## 수행 목표
목록의 첫 줄에서 시작하여 "picture [1403, 32, 1473, 107]"라는 내용이 있는 줄에서 멈추고, 그 사이의 줄을 양 끝 줄까지 포함해 그대로 다시 입력하세요.

## 처리할 자료
===

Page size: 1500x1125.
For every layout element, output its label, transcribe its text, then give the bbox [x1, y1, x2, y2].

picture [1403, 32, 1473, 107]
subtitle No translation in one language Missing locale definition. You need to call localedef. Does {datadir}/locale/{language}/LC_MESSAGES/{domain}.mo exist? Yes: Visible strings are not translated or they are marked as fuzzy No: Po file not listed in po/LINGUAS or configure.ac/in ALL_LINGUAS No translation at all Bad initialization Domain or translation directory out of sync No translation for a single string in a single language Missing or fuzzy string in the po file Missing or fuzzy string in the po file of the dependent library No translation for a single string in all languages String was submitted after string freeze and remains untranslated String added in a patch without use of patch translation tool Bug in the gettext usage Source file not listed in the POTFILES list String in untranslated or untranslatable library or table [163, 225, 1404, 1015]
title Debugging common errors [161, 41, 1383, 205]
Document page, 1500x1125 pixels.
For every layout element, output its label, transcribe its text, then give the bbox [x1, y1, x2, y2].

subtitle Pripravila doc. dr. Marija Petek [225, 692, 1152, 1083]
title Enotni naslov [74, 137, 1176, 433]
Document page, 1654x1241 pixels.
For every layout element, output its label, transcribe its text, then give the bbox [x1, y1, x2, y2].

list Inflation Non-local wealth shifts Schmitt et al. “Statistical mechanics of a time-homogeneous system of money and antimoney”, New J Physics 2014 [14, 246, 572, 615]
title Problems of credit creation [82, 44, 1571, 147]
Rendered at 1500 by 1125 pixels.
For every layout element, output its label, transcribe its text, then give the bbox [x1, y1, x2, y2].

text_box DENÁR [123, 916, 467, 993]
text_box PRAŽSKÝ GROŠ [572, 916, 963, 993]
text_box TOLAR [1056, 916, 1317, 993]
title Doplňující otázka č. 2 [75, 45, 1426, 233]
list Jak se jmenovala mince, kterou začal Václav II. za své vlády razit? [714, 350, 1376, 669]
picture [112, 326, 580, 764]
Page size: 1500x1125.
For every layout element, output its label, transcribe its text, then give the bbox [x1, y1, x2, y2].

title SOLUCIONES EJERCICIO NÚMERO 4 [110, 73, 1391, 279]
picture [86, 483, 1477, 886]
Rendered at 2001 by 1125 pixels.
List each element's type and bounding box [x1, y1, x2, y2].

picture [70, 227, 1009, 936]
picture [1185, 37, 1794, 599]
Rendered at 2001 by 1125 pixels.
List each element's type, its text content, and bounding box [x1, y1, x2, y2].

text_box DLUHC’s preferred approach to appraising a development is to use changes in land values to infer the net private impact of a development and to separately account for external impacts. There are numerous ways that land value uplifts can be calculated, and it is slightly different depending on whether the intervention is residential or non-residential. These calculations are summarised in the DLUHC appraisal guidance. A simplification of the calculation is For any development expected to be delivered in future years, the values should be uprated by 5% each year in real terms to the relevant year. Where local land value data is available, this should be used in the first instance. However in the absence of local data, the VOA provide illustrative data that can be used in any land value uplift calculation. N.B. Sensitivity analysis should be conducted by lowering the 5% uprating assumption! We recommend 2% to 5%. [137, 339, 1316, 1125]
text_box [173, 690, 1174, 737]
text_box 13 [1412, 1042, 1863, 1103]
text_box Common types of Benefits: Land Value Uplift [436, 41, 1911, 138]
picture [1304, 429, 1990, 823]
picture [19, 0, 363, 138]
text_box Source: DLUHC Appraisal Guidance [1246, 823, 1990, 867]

===

## 처리 결과
Page size: 1500x1125.
For every layout element, output its label, transcribe its text, then give the bbox [x1, y1, x2, y2].

picture [1403, 32, 1473, 107]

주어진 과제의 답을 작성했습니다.